Amyloid-beta (Aβ) and hyperphosphorylated tau are hallmark lesions of Alzheimer's disease (AD). However, the loss of synapses and dysfunctions of neurotransmission are more directly tied to disease severity. The role of these lesions in the pathoetiological progression of the disease remains contested. Biochemical, cellular, molecular, and pathological studies provided several lines of evidence and improved our understanding of how Aβ and hyperphosphorylated tau accumulation may directly harm synapses and alter neurotransmission. In vitro evidence suggests that Aβ and hyperphosphorylated tau have both direct and indirect cytotoxic effects that affect neurotransmission, axonal transport, signaling cascades, organelle function, and immune response in ways that lead to synaptic loss and dysfunctions in neurotransmitter release. Observations in preclinical models and autopsy studies support these findings, suggesting that while the pathoetiology of positive lesions remains elusive, their removal may reduce disease severity and progression. The purpose of this article is to highlight the need for further investigation of the role of tau in disease progression and its interactions with Aβ and neurotransmitters alike.

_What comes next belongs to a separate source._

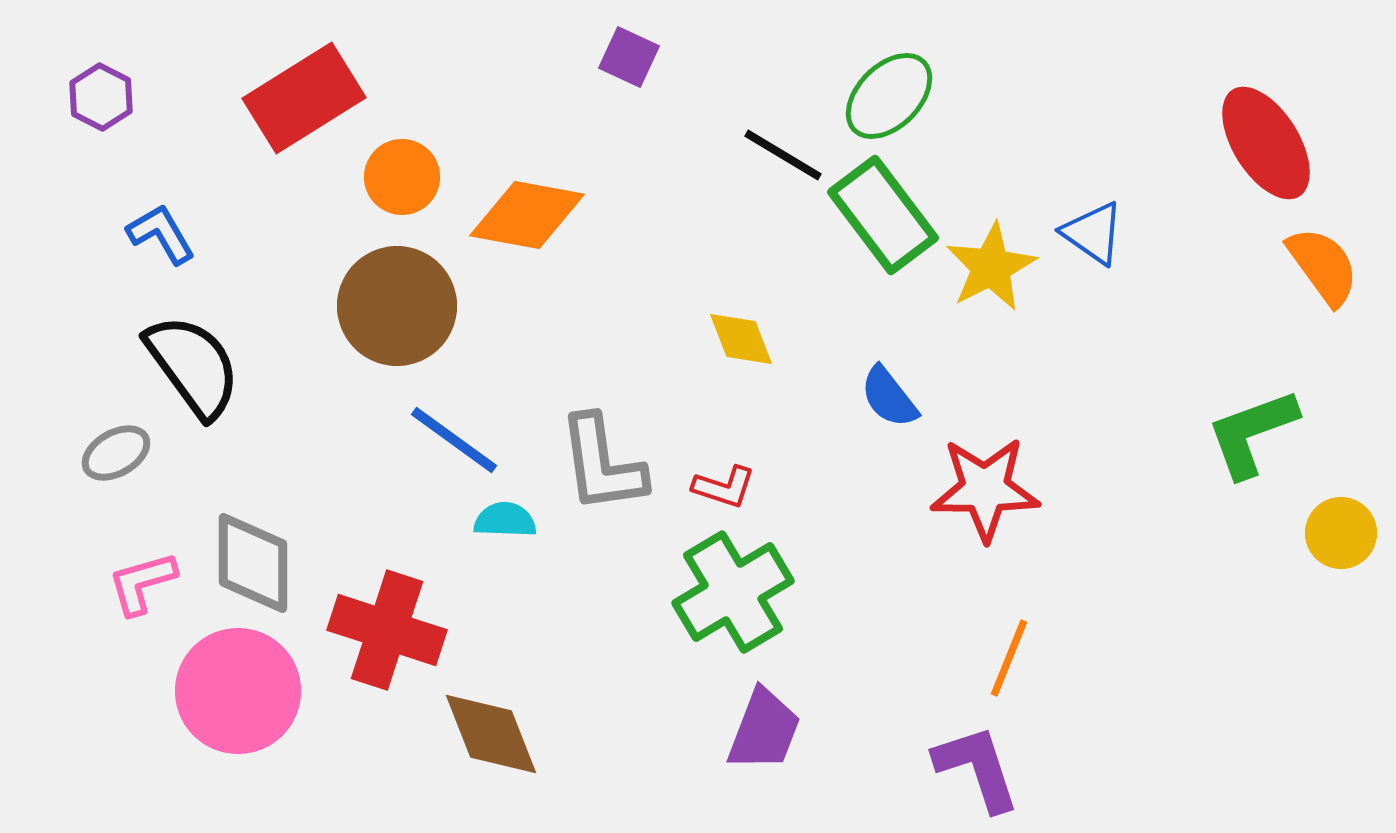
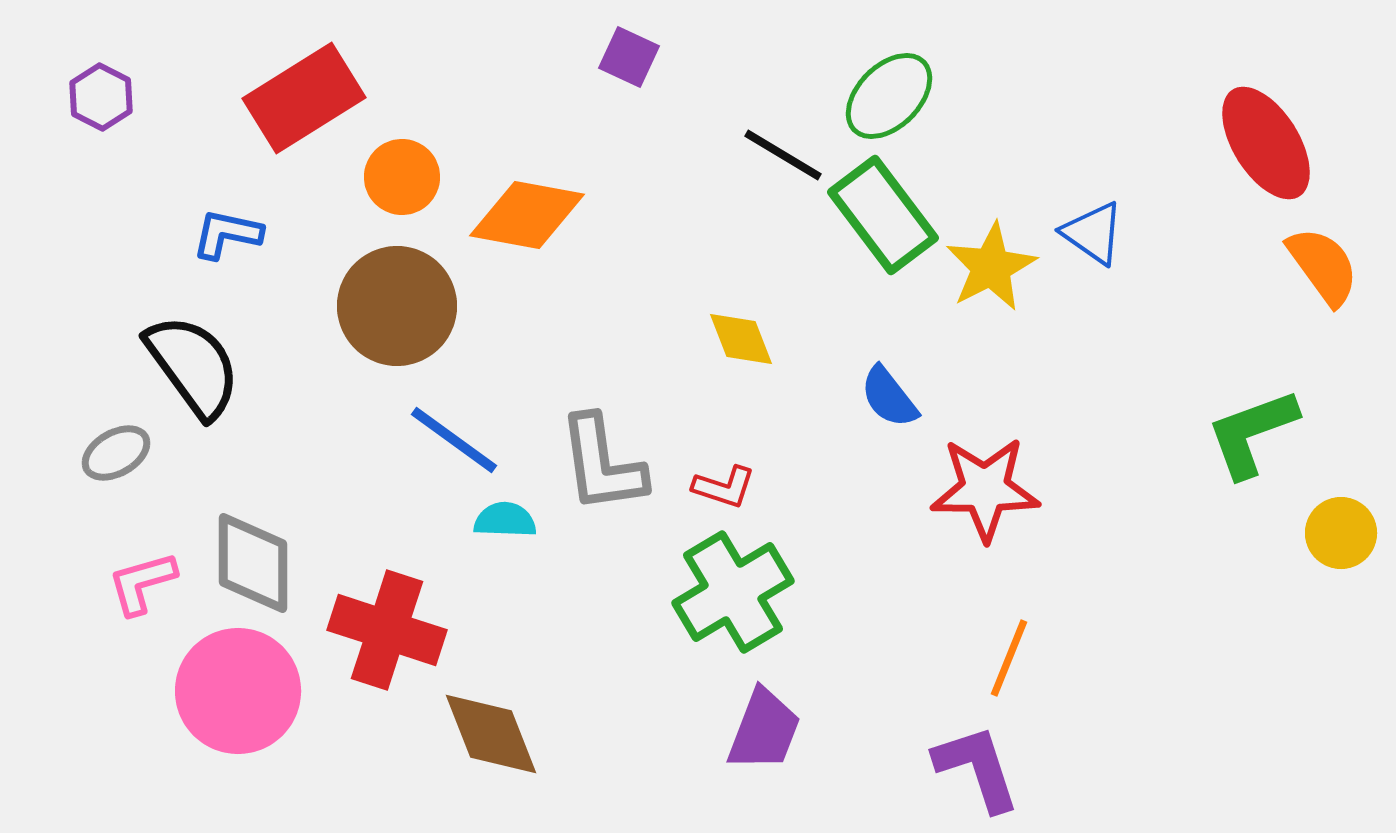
blue L-shape: moved 66 px right; rotated 48 degrees counterclockwise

Keywords: Amyloid; neurotransmitters; synapse; tau.

Figure 1

Amyloid beta’s many sites of neuronal damage. 1) Soluble intracellular oligomers of Aβ are cytotoxic [122,128]. 2) Interaction with PrPC leads to dendritic spine damage [139] (top right). Aβ fibril binds to APP during formation of extracellular plaques [144] (middle left). Aβ inappropriately activates GSK3β [105] (middle right). Aβ synergizes with Fyn to disrupt synaptic receptors [104] (bottom left). mTOR may inhibit Aβ [105] (bottom right). 3) Mounting evidence suggests Aβ-mediated destruction of spines and synapses leads to LTP impairment and LTD enhancement [105]. 4) Mitochondrial distress may lead to production of ROS that may accelerate Aβ formation. Aβ may then affect NMDAR activity by binding to intracellular mitochondrial CypD or mitochondrial ABAD [130] (Top). Aβ-mediated cytotoxicity may be particularly damaging to the endoplasmic reticulum, affecting its production and modification of crucial proteins [234] (middle). Identification of cathepsins in Aβ plaques suggest protease dysfunctions from lysosomes may play a critical role in advancement of pathology [235] (bottom). 5) RAGE may play a prominent role in the increased microglial activation and proinflammatory markers commonly associated with senile plaques [160]. 6) Aβ interacts with synaptophysin in presynaptic terminals of the hippocampus [256] to impair neurotransmission (top). Aβ also interferes with dynamin-1 allowing synaptic vesicles to reenter the synaptic pool [257,258] (bottom).

Figure 2

Summary of amyloid beta’s interaction with neurotransmitters at neuronal synapses. 1) Aβ may lead to an overactivation of nAChRs and excessive Ca2+ influx that impairs the signaling cascades of memory formation [16, 25]. 2) Aβ oligomers are believed to interact with the GluA2 subunit of AMPAR [274] leading to increased LTD (top). Aβ promotes endocytosis of NMDARs in cortical neurons and produces a rapid and persistent depression of NMDA-evoked currents via activation of nAChRs [138, 280, 281] (bottom). 3) Aβ1–40 allows a PBN-sensitive free radical to deleteriously effect evoked NE release [285]. Aβ inhibits nicotinic currents from GABAergic interneurons by directly blocking the postsynaptic a7-nAChR channels [263].

Figure 3

Tau at the synapse. 1) Phosphorylated tau accumulates in dendritic spines where it may affect the synaptic trafficking and anchoring of GluR [296]. 2) Dendritic tau-mediated Fyn recruitment and GluR2/PSD-95 interaction confer Aβ toxicity at the postsynapse. 3) Upon activation by Aβ, a7 AChR mediates a rise in intracellular Ca2+, which may activate kinases that phosphorylate tau [328, 329]. Thus, Aβ and hyperphosphorylated tau may promote each other’s role in the pathogenesis of Alzheimer’s disease.